Activity: Everything from the line with "MICROSOFT 365 APPS" down to the line with "Updated on May 11, 2006" below must be printed exactly, those two lines included. Exclude pictures.

******************************

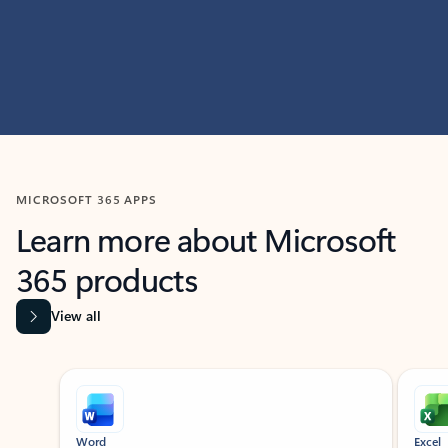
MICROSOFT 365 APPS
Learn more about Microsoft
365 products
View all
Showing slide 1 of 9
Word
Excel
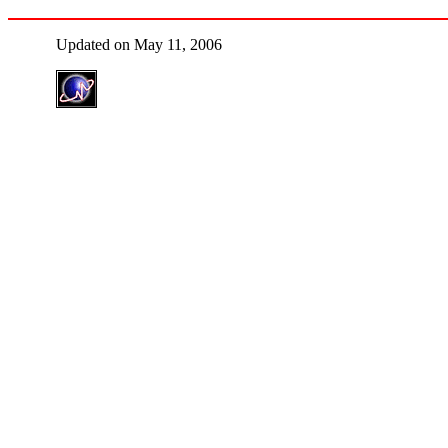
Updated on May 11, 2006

******************************

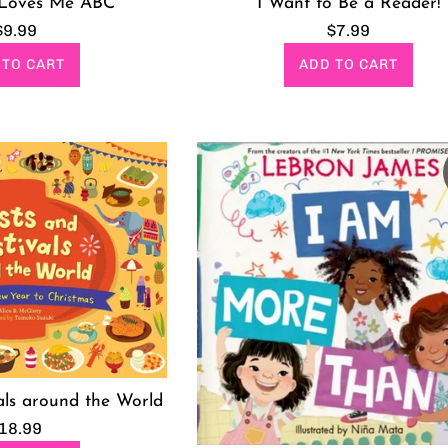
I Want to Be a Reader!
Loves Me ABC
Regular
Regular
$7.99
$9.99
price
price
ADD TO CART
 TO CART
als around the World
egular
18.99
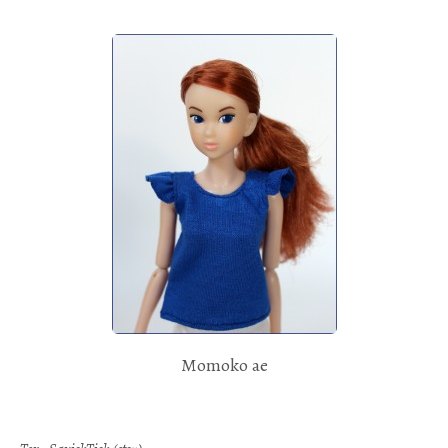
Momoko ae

******************************

Worked solution:
MICROSOFT 365 APPS
Learn more about Microsoft
365 products
View all
Showing slide 1 of 9
Word
Excel
Updated on May 11, 2006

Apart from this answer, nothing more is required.